Unnamed: 0,document,first,four,is,number,repeat,second,the,third,this,three,to
0,1,1,0,1,0,0,0,1,0,1,0,0
1,1,0,0,1,0,0,1,1,0,1,0,0
2,2,0,0,0,1,0,0,0,1,0,1,0
3,0,0,2,0,2,1,0,0,0,0,0,1


Now we can assign a "Meaningfullness" value to each word by using the TfidfVectorizer.

The words value is increased the number of uses within a document. Then it is multiplied inversely by it's usage within the entire corpus.

In [0]:
from sklearn.feature_extraction.text import TfidfVectorizer

vectorizer = TfidfVectorizer()
bag_of_words = vectorizer.fit_transform(corpus)

In [39]:
print(bag_of_words)

  (0, 0)	0.3528554929793508
  (0, 1)	0.5528163151092931
  (0, 7)	0.43584673254990375
  (0, 3)	0.43584673254990375
  (0, 9)	0.43584673254990375
  (1, 6)	0.5528163151092931
  (1, 0)	0.3528554929793508
  (1, 7)	0.43584673254990375
  (1, 3)	0.43584673254990375
  (1, 9)	0.43584673254990375
  (2, 10)	0.4850008395708102
  (2, 4)	0.3823802326982809
  (2, 8)	0.4850008395708102
  (2, 0)	0.6191395067937654
  (3, 5)	0.3432724906138499
  (3, 11)	0.3432724906138499
  (3, 2)	0.6865449812276998
  (3, 4)	0.5412799489419371


In [41]:
vectorizer.vocabulary_.get('document')

0

In [42]:
pd.DataFrame(bag_of_words.toarray(), columns=vectorizer.get_feature_names())

Unnamed: 0,document,first,four,is,number,repeat,second,the,third,this,three,to
0,0.352855,0.552816,0.0,0.435847,0.0,0.0,0.0,0.435847,0.0,0.435847,0.0,0.0
1,0.352855,0.0,0.0,0.435847,0.0,0.0,0.552816,0.435847,0.0,0.435847,0.0,0.0
2,0.61914,0.0,0.0,0.0,0.38238,0.0,0.0,0.0,0.485001,0.0,0.485001,0.0
3,0.0,0.0,0.686545,0.0,0.54128,0.343272,0.0,0.0,0.0,0.0,0.0,0.343272


If you have a large corpus. Then the use of a HashingVectorizer is preferred.

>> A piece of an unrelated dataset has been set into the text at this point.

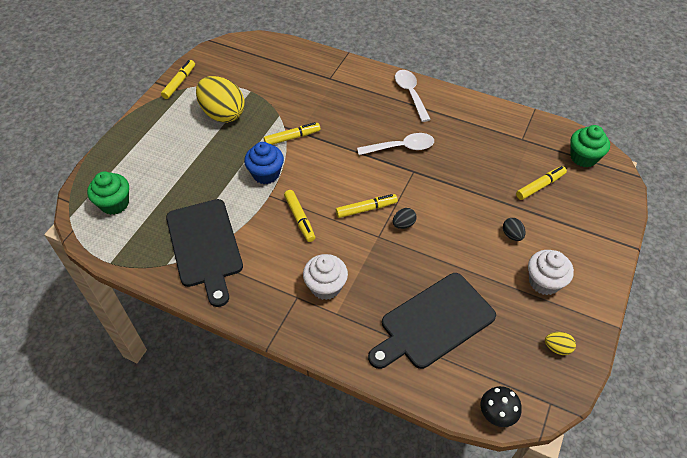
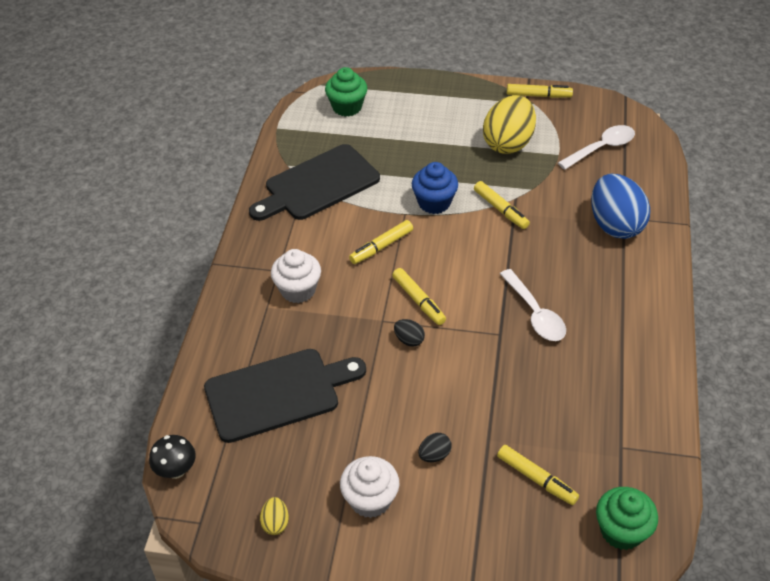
camera: 75 degrees right, 5 degrees down
(335, 84) = (615, 225): none -> blue egg
(410, 94) = (642, 304): white spoon -> white spoon (601, 148)
(433, 322) = (278, 393): black cutting board -> black cutting board turned 120 degrees clockwise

**Note:** n_features is the number of Hash Buckets to be created. If the number of Hash Buckets is less than the number of unique word (as is the purpose of this method) then multiple words ar assigned to each hash. In our example we map 12 unique words to 8 Hash Buckets.

In [0]:
from sklearn.feature_extraction.text import HashingVectorizer

vectorizer = HashingVectorizer(n_features=8)
feature_vector = vectorizer.fit_transform(corpus)

In [48]:
print(feature_vector)

  (0, 0)	-0.8944271909999159
  (0, 5)	0.4472135954999579
  (0, 6)	0.0
  (1, 0)	-0.5773502691896258
  (1, 3)	0.5773502691896258
  (1, 5)	0.5773502691896258
  (1, 6)	0.0
  (2, 0)	-0.7559289460184544
  (2, 3)	0.3779644730092272
  (2, 5)	0.3779644730092272
  (2, 7)	0.3779644730092272
  (3, 0)	0.31622776601683794
  (3, 3)	0.31622776601683794
  (3, 5)	0.6324555320336759
  (3, 7)	0.6324555320336759


**Note:** A disadvantage of Hashing is that there is no way to get back to the words original value.